三毛別ヒグマ事件についての話は以前から知ってたけど、実際に読むと実に恐ろしいお話でした。詳しい内容は、これから読む人のために多くは触れませんが、自然と共に生きていた当時の開拓民の厳しい生活などもよく描写されていた。
当時の開拓民は、人肉の味を覚えて人を襲う羆に対し、鉄砲等は一部の人しか持っていなかったそうで、鎌やナタで対抗する以外なす術はなかったそうです。そして、襲われたのは、夫の留守を守っていた無力な妻と子供達でした。生きたまま身重の女性の腹を裂き、お腹の胎児を引きずり出し、女性の頭に咬みつき頭蓋骨ごとバリバリと食べ、頭髪を僅かに残しただけで、その殆どを胃袋に収めた羆。
しかも、その妻と子供の通夜にも、棺の中の亡骸を食べに羆が現れます。その光景を家の中で隠れて見て(聴いて)いた家族にとって、地獄絵図そのものだったでしょう。人肉の味を覚えてしまった羆の恐怖は想像を絶するものがありました。
時は現在になり、道南でも数年前に木古内町のトンガリチリチリ林道沿いの渓流で、釣り人がヒグマに襲われ食べられた事件があった。確か?この事件の直後、近くに車を停めて林道を歩いていた女性も羆に襲われ、命からがら車に戻って難を逃れたそうです。この時の羆の行動は、自分のエサ(釣り人)を横取りされると思ったので、女性に襲いかかったらしい。
山では羆避けのために鈴やホイッスル、爆竹などを携帯します。これは、羆が人間を避けるという行動をとるため、人間の存在を知らせるのが目的です。しかし、人肉の味を覚えた羆に対しては、エサのありかを教えるようなものでしょう。
この本を読むと、人肉を喰らう羆が実に恐ろしい野生動物であるように描写されていますが、読み進むうちに、羆が人間をエサと捉えた場合の自然なお話に思えてしまいました。不謹慎かもしれませんが、ヘビがカエルを食べるのと同じです。
大正4年のこの事件以来、羆に食べられたり襲われて命を落とした人の数がどの位なのか私には分かりません。
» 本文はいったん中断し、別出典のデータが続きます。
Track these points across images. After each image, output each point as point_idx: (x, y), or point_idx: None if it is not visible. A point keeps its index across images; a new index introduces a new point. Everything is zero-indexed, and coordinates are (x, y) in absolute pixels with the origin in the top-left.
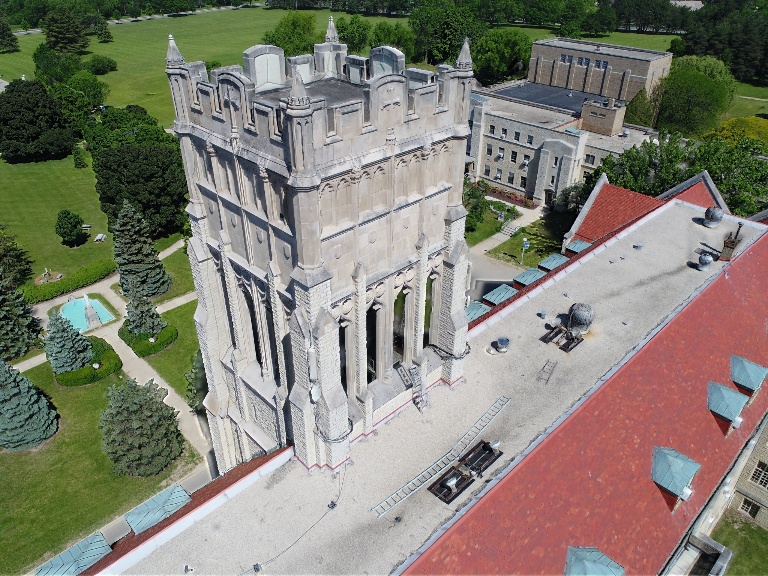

しかし、一年で交通事故の犠牲で亡くなった方や、無差別殺人の犠牲者なら羆の犠牲者より二桁か三桁は数が多いのではないでしょうか。
高速道路を家族でドライブ中、飲酒運転の大型トラックに追突され、生きたまま焼かれた子供達や地下鉄でサリンを撒かれ犠牲になった方々、秋葉原で無差別殺人の犠牲にされてしまった方々等々・・・
自然(羆)の力は恐ろしいとはいえ、本当に恐ろしいのは、やっぱり人間でしょう?
変なオチがついてしまいましたが“羆嵐“必読の一冊です。